## Extract provided
News

21 Most Memorable Movie Moments: Gollum talks to Smeagol in The Two Towers (2002)

Actor Andy Serkis says his cat is largely to thank for his game-changing portrayal of "ring junkie" Gollum, the role that would change his life and what was possible at the movies.

by | May 17, 2019 | Comments

Watch: Actor Andy Serkis on the making of The Lord of the Rings: The Two Towers above.

In 2019, Rotten Tomatoes turns 21, and to mark the occasion we’re celebrating the 21 Most Memorable Moments from the movies over the last 21 years. In this special video series, we speak to the actors and filmmakers who made those moments happen, revealing behind-the-scenes details of how they came to be and diving deep into why they’ve stuck with us for so long. Once we’ve announced all 21, it will be up to you, the fans, to vote for which is the most memorable moment of all. In this episode of our ‘21 Most Memorable Moments’ series, The Lord of the Rings: The Two Towers actor Andy Serkis recalls auditioning for Peter Jackson, creating the sound of Gollum, and shooting the movie’s most chilling scene. 

VOTE FOR THIS MOMENT IN OUR 21 MOST MEMORABLE MOVIE MOMENTS POLL


THE MOVIE: The Lord of the Rings: The Two Towers (2002) 95%

The Two Towers was the film that proved Fellowship wasn’t a fluke – that director Peter Jackson’s Lord of the Rings trilogy was going to be a landmark event, with each entry equal to the last. It showed that Jackson and his fellow writers had the skill to match their gargantuan ambition. A year after Fellowship stunned moviegoers, the world once again joined a large collection of characters on their journeys across Middle-earth – Gandalf the (now) White, Sam and Frodo, Aragorn, and the rest – but it was one character, with two natures, who would steal the show. Andy Serkis’s Gollum, only glimpsed in Fellowship, took center stage in The Two Towers, and Serkis’s performance, along with the technology that made it possible, would change cinema for decades to come. Here, the actor remembers auditioning for the role – one he thought at the time was only going to involve his voice.

“Can you just get me a decent audition for one of the proper roles?”

“The way that the job had been explained to me was that they were making these films of The Lord of the Rings down in New Zealand and that they wanted a voice for a digital character. One of my first responses to my agent was, ‘Well, you know, I’m not really a voice actor. Can you just get me a decent audition for one of the proper roles?’ When I found out it was Gollum it was like, ‘Wow, gosh, that’s a really exciting character.’ I’d read The Hobbit when I was at school and I remembered [Gollum] hugely from that.”

“I was fortunate enough to witness my cat throwing up a fur ball… It suddenly gave me this idea.”

“I’d never considered myself a voice actor, just a regular actor, and I had to kind of think my way into it. I started to work on this notion that he’s called Gollum because of the way he sounds – and what would make his voice sound like that? I started to think about constriction of the throat, and as I was doing that, I was actually fortunate enough to witness my cat throwing up a fur ball. It suddenly gave me this idea that the whole physicality of the role would be determined by this force within, which is kind of built out of guilt and torment – this involuntary physical action is what caused this sound coming out of his mouth. The cat throwing up a fur ball is actually what generated the idea for this involuntary spewing out of words.”

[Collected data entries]
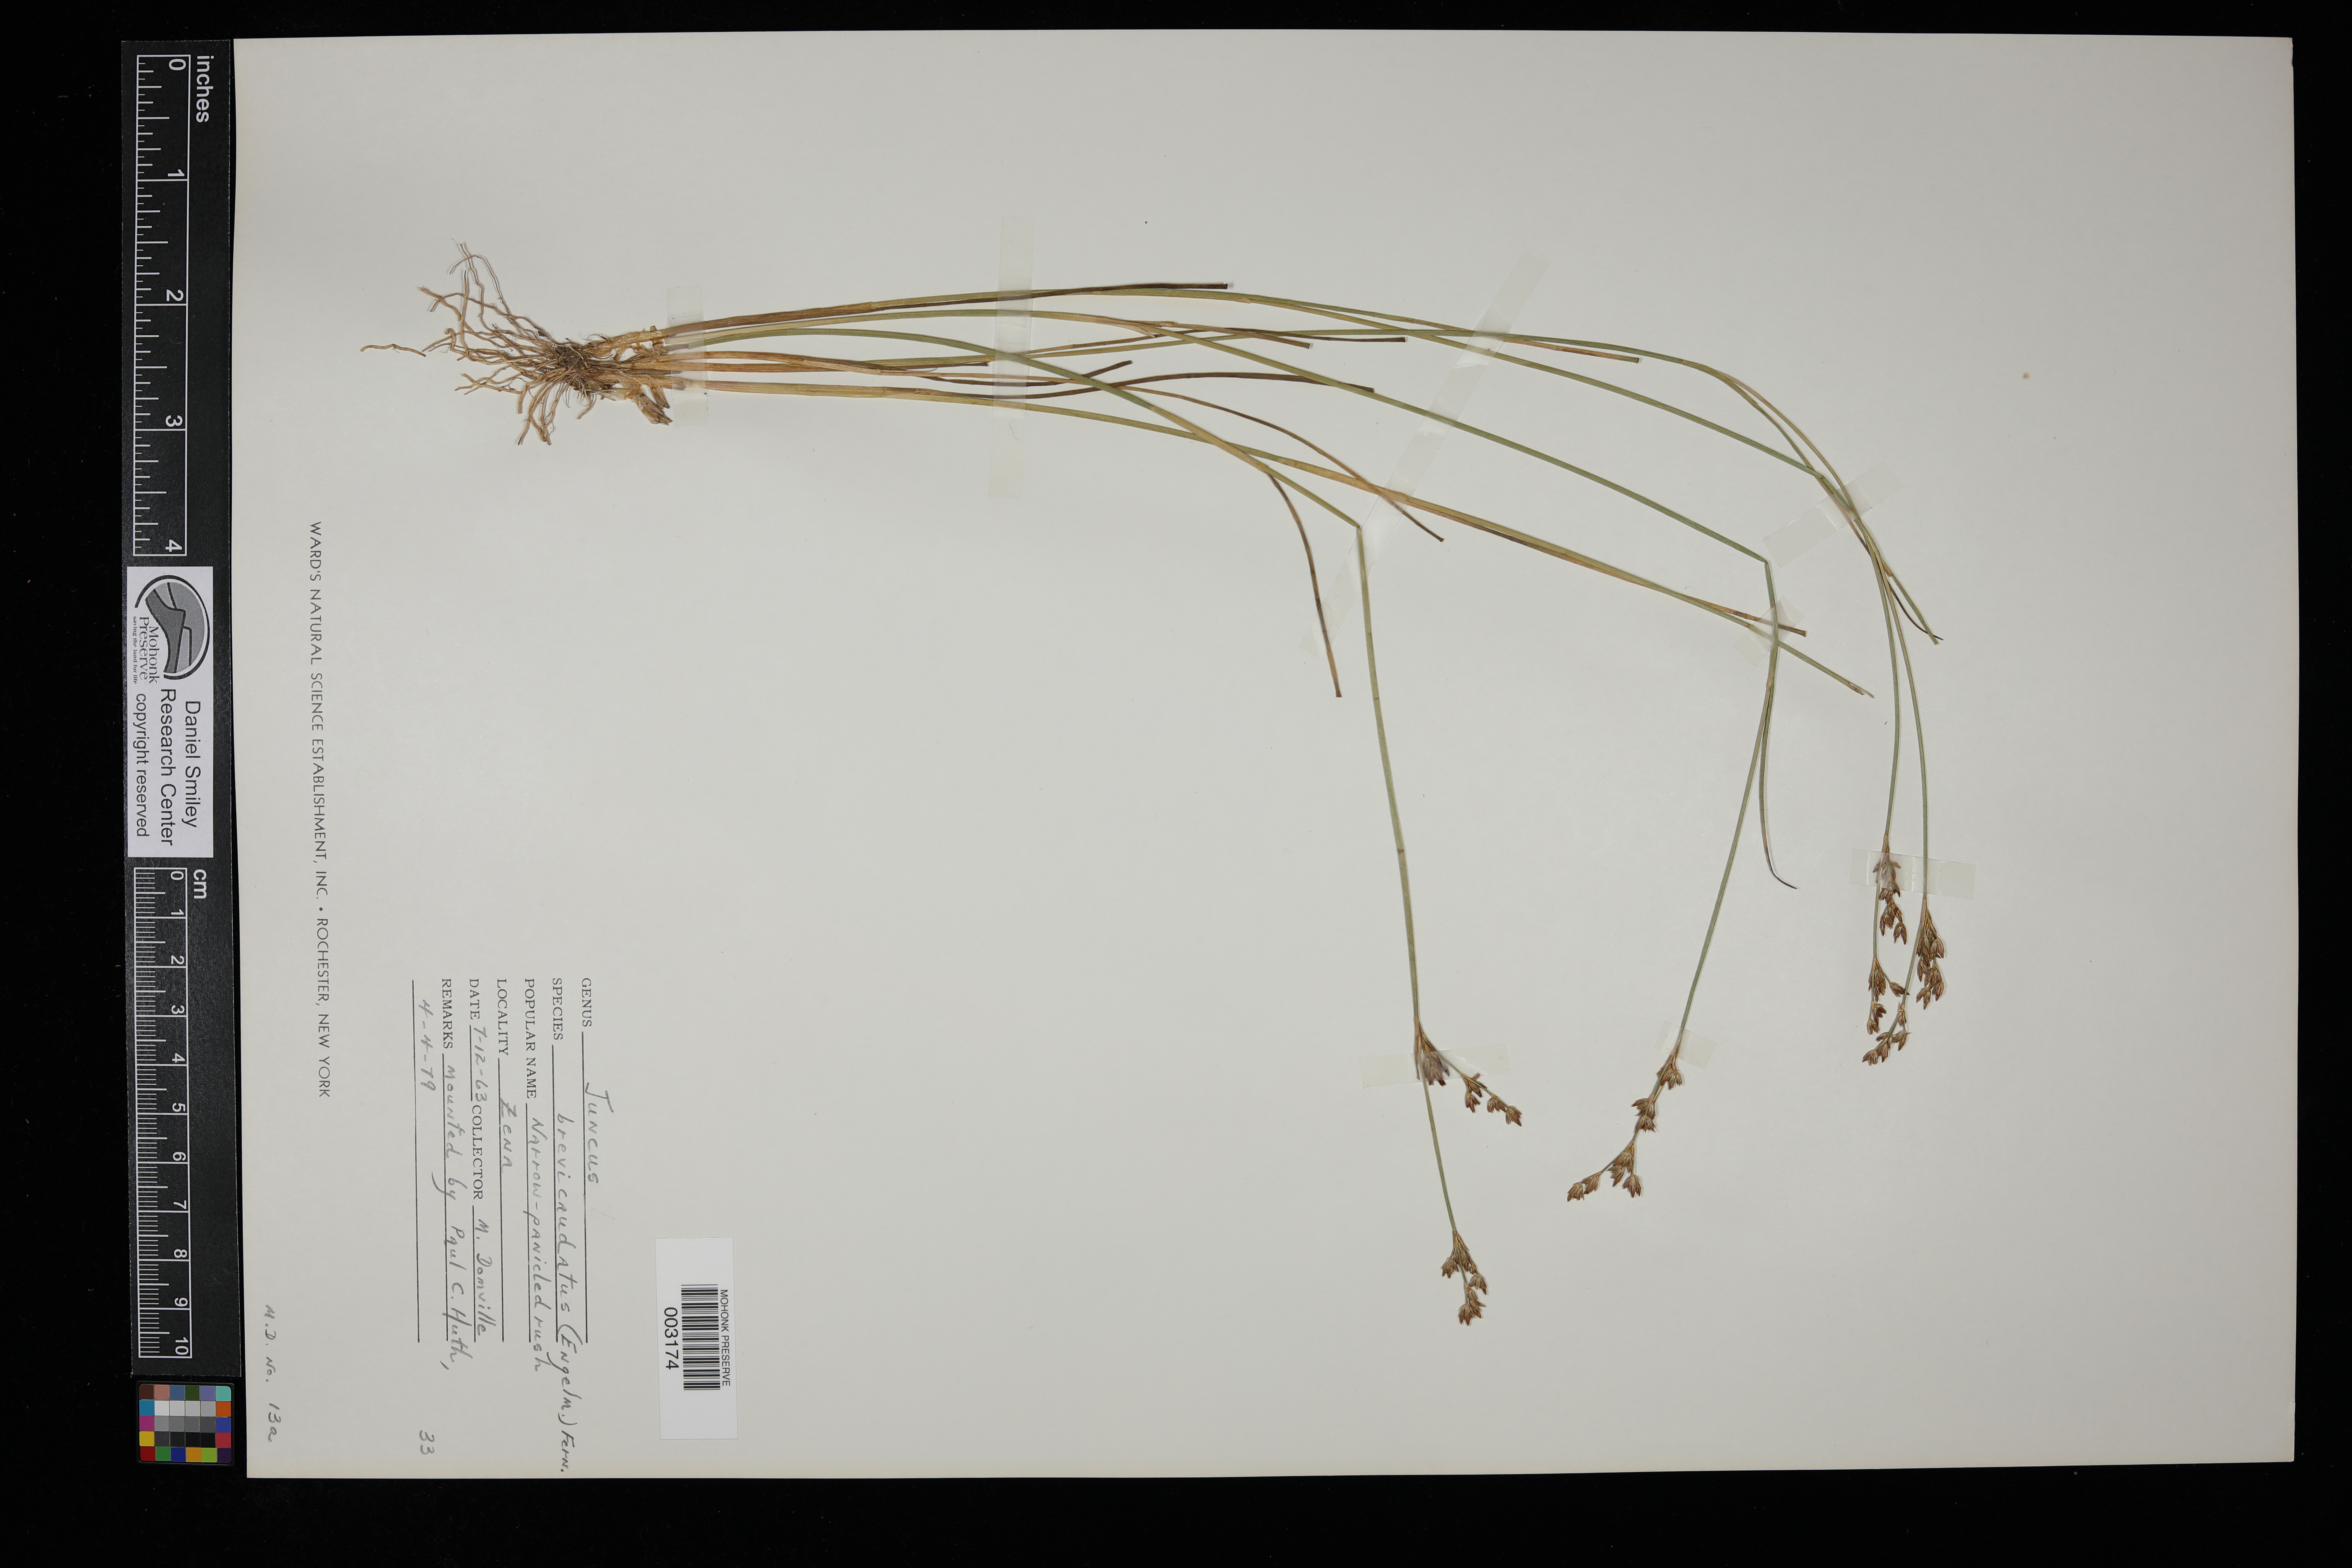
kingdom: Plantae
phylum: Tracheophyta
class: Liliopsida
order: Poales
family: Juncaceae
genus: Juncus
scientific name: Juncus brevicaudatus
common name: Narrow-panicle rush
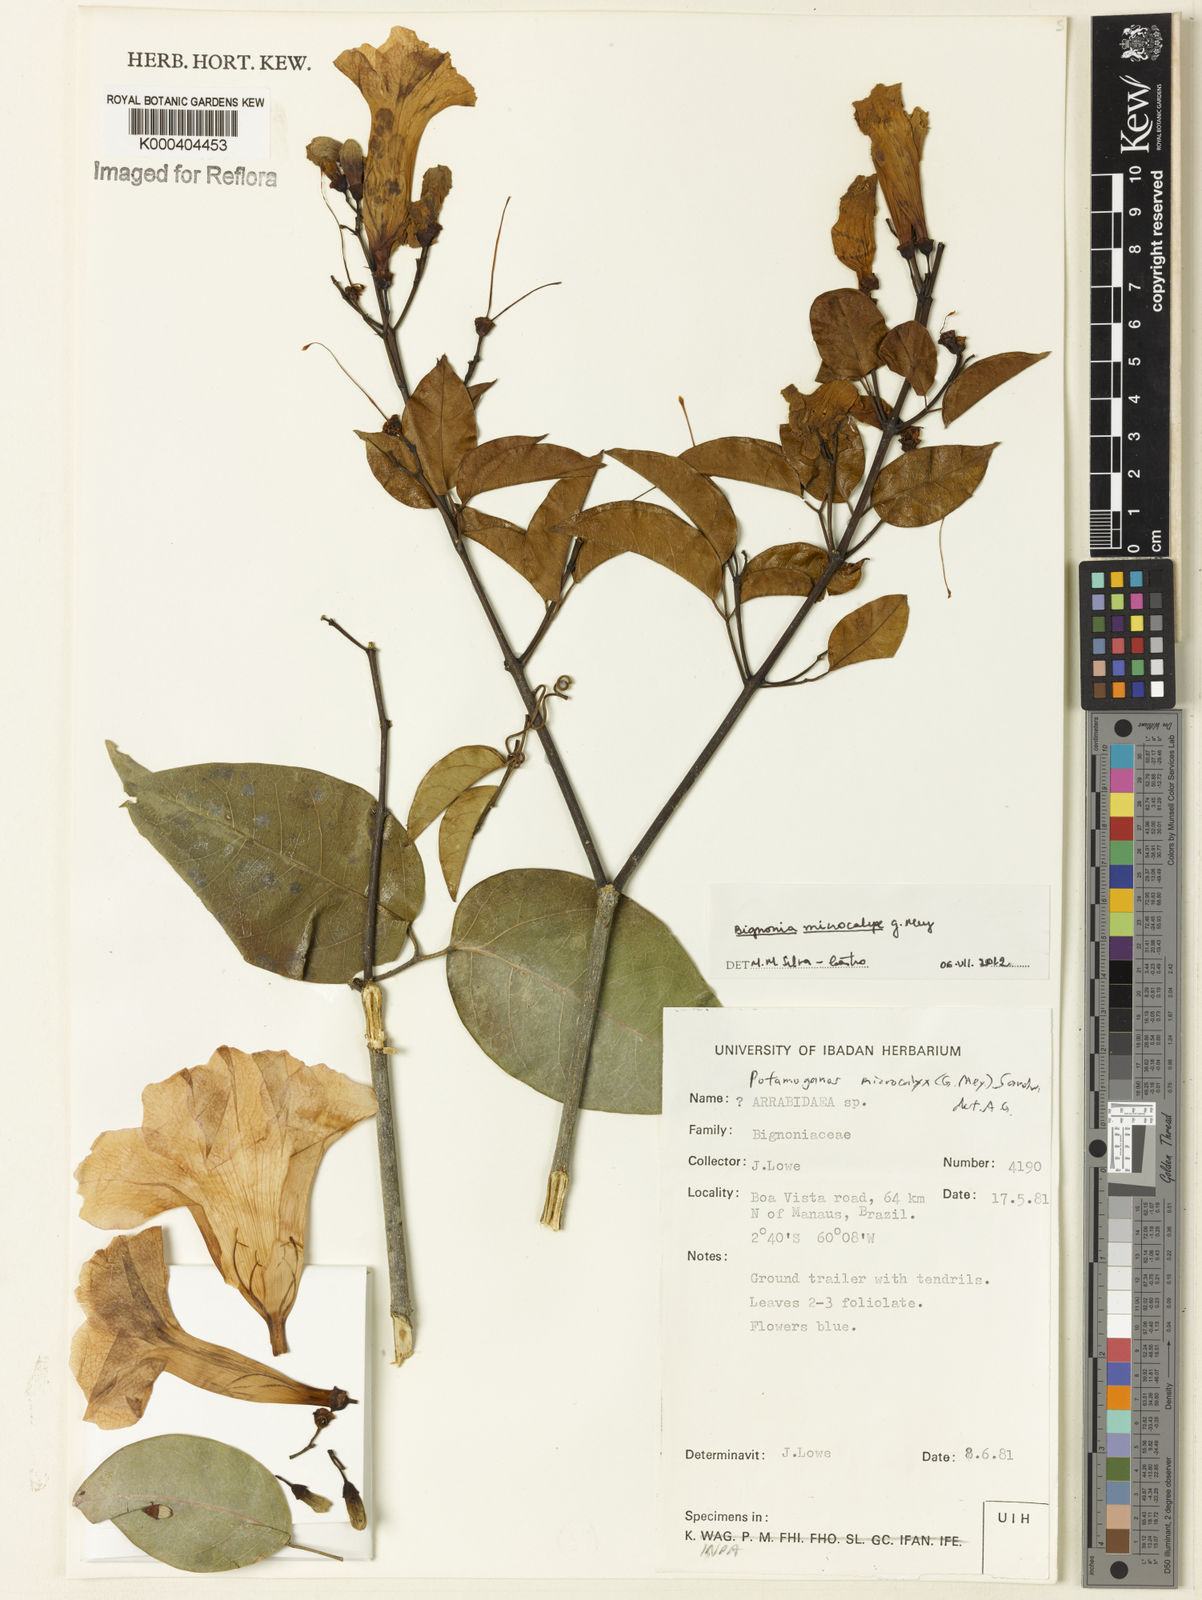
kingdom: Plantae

## Given task
Extend the article above on Andy Serkis and his portrayal of Gollum, beginning after its final sentence.

## Answer to the problem
Andy Serkis

Andy Serkis in motion-capture suit while shooting The Two Towers. (Photo by New Line/courtesy Everett Collection)

“We are looking at this new technology called motion capture.”

“[My audition] was at the American [International] Church in Tottenham Court Road in London, and I’d already done one audition on tape for Peter. I went inside, and down this long corridor there was this tiny little room. It was quite mysterious actually, and I remember sitting in that corridor waiting for my turn. Then I went down into the corridor, went into the room, and met Pete and Fran [Walsh]… They were saying to me, ‘You’ll be on set and you’ll be working with these guys, but finally you’ll be manifested as a CG character; we are looking at this new technology called motion capture. It’s in its early stages and we’re not quite sure how it’s going to work, and it’ll be a cross between that and some animation.’ I said, ‘Look, the only way I can do this character is by acting it out, by actually playing it. I’m not a voice actor as such. I’ve never done that.’ I started to crawl around and get into character and go through the coughing-up-fur-ball voice and sort of getting into the scene, and played the tortured nature of Gollum. Pete was giggling away, and I thought, ‘OK.’ I think they were just really tickled by what I was doing. Pete was sort of crawling around too with his camera and filming it from various different angles and all sorts of different ways of shooting it.”

Andy Serkis

Gollum as he appears in 2003’s The Return of the King. (Photo by @ New Line/courtesy Everett Collection)

“When I saw the first fully re-sculpted version of Gollum, it totally looked like my dad.”

“Gradually they asked me to play the former role of Smeagol, before he becomes Gollum. Once that had happened, they decided to redesign the whole of Gollum’s face just around my features. Then my performance was filmed on 35mm for every scene, and then the animators, using faders… would then match every single facial expression of mine. In fact, when I first saw the first fully re-sculpted version of Gollum, it absolutely, totally looked like my dad, which was kind of freaky and extraordinary and made sense really. Now I know what I’m going to look like when I’m … you know, 22 years older.”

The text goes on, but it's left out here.